You need to make one pass in the late summer or early fall to harvest. This would indicate a very poor production. Most hayfields get 3 cuttings in a year (that’s here in Minnesota, warmer areas get even more). One crop a year isn’t considered very productive for a grass crop.
Prairie grasses might work fine for the most marginal land – anything you get from there is a net gain. But for most of the arable land in this country, we can do much better with other crops.
Without knowing any specific figures, the impression I have of oil companies is that they have the biggest and evilest political influence of all, especially in the years 2000-present. So if the debate were about them, I’d be bustin on them.
On most of your points, I bow to your wider knowledge.
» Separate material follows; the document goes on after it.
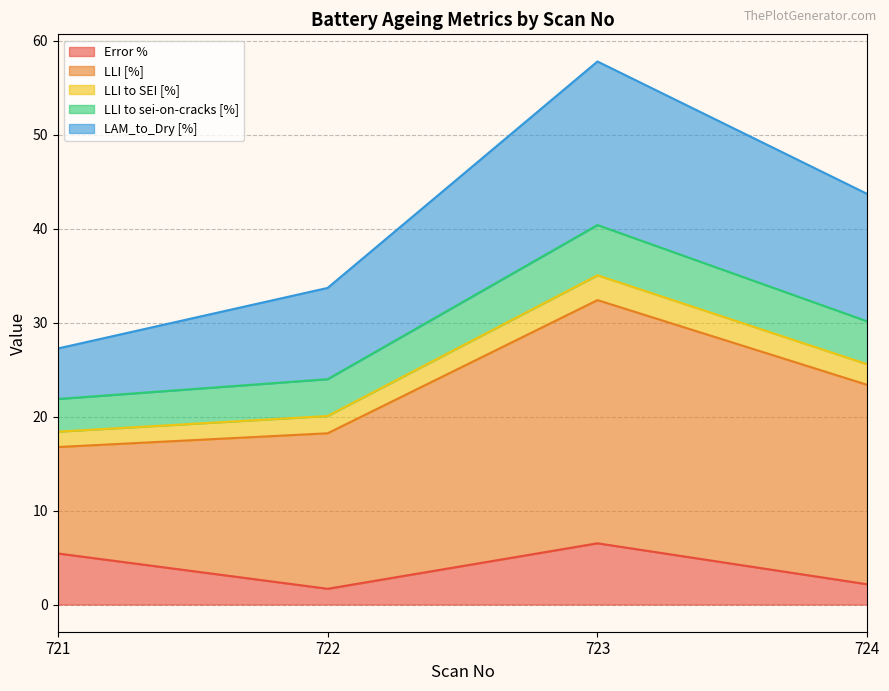

What is the total value across all series at 721?

27.2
I do have a couple of quibbles, though.
I don’t know how high wheat and alfalfa get if you don’t cut them three times a year (my guess is about knee high to a tall farmer.) If my guess is correct, there’s no point to letting wheat grow longer than it takes to get something to bale. I’ve seen a few demo plots of prairie grasses, and they got pretty tall. Is it three or four bales high? I don’t know. Every cutting uses petro-fuel, and that’s not getting any cheaper next year.
Even if you’re right about “fine for the most marginal land,” if every farmer planted prairie grass on his worst land, that’s a lot of biomass.
Aw, heck. Maybe I’m fulla organic fertilizer. My knowledge about this stuff is quite limited.
Correct me if I’m wrong, but what we want from a plant grown for cellulosic ethanol is just a whole bunch of biomass, produced as quickly as possible, right? And isn’t that exactly what you get from a plant that puts nearly all its energy into spreading? It seems to me that the thing to do is to figure out what the dominant weed or weeds are for a particular area, and then grow that.